Olga ia no carro calada, as lágrimas escorrendo pelo rosto. Ia pensando na forma como seu coração se interpunha no seu próprio caminho. Ao mesmo tempo em que era fonte dos seus sonhos de amor, era o único que estava impedindo que estes sonhos se realizassem. Se ela fosse dona de seus sentimentos, capaz de comandá-los, direcionaria imediatamente os seus para o Engenheiro do Amor, pois sabia que ele merecia cada beijo que ela pudesse lhe dar. Ao invés disso, não era dona de si mesma e estava ali, morrendo de sede diante de um mar tão azul e convidativo como o coração do rapaz diante dela.

No meio da descida, Olga pediu que ele parasse o carro. Havia só a floresta em volta deles e, no primeiro momento, ele achou que ela ia pedir pra voltar ao topo. Nada disso. Ela abriu a porta do carro e saiu andando para entrar na floresta. Ele ficou assustado, achou que ela fosse fazer alguma besteira. Chamou por ela, pediu que ela parasse e, quando viu que não pararia, saiu do carro apressado e foi atrás dela. Já era um pouco tarde pra isso, pois nesse momento ela já estava no meio do mato fechado e, como era noite, ele não conseguia vê-la, apenas escutar o barulho de seus movimentos nas folhas.

Olga estava decidida. Foi se embrenhando mais e mais até achar uma clareira. O barulho do rapaz se mexendo no meio da mata parecia ir em outra direção e ela ficou bem quieta para despistá-lo, enquanto ele chamava seu nome com um certo desespero. Quando sentiu que ele estava longe o suficiente, abriu a blusa e por a mão sobre o peito. No céu, a lua cheia parecia sorrir, zombando dela e do seu amor rejeitado. Quem ri por último, ri mais e muito melhor, ela pensou pra si mesma. Fechou os olhos e, respirando fundo para tomar coragem, enfiou os dedos peito adentro e foi afundando-os mais e mais até sentir na ponta dos artelhos o pulsar de seu coração. Então ali estava ele, o grande obstáculo entre ela e sua felicidade. De um gesto, afundou toda a mão no peito e, segurando com firmeza o coração em sua mão direita, começou a puxá-lo para fora.

Quando terminou, Olga sentiu-se aliviada.
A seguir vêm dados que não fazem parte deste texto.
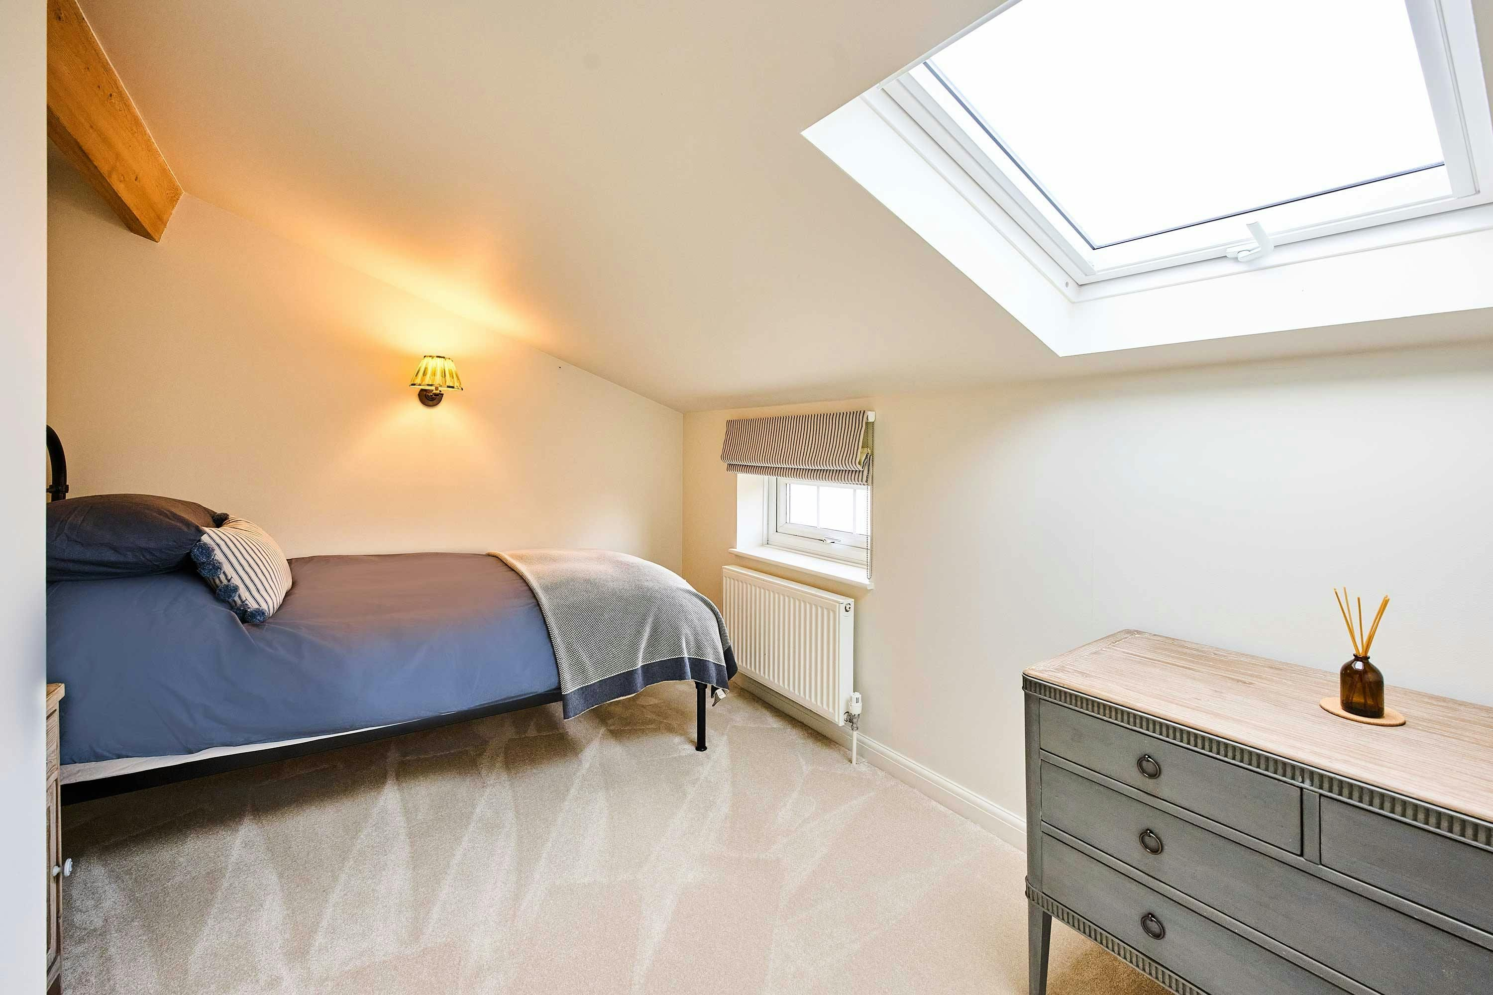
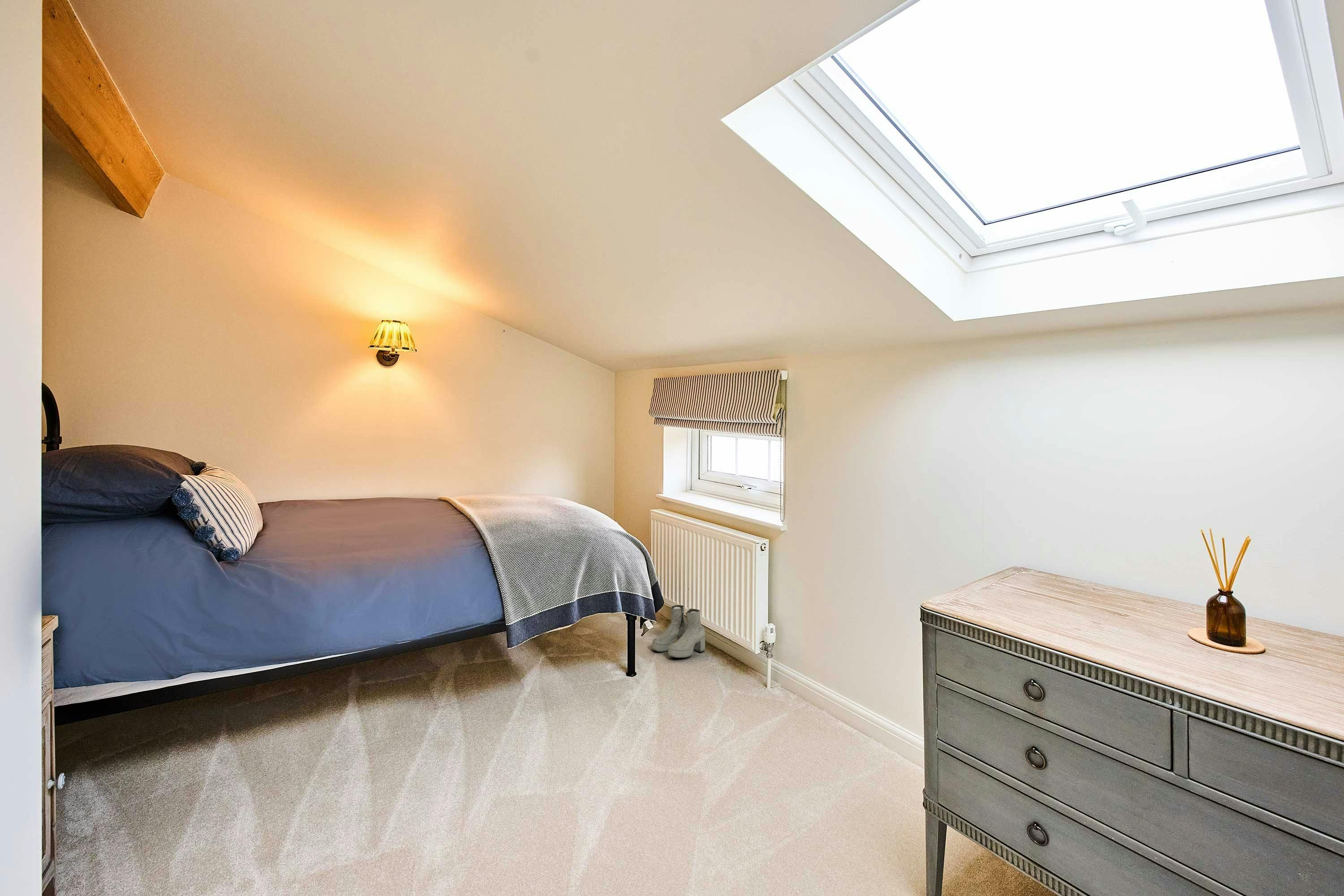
+ boots [651,604,706,659]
Com o órgão ainda pulsando na palma de sua mão, olhou para a lua no céu e foi então sua vez de sorrir. Com todo o desprezo que podia, atirou o coração no chão da mata. Agora estava livre, seus problemas estavam resolvidos. Virou as costas e caminhou tranquila de volta para a estrada, onde era aguardada com aflição pelo Engenheiro do Amor e por uma vida totalmente nova, sem nenhum obstáculo que pudessem atrapalhar sua felicidade.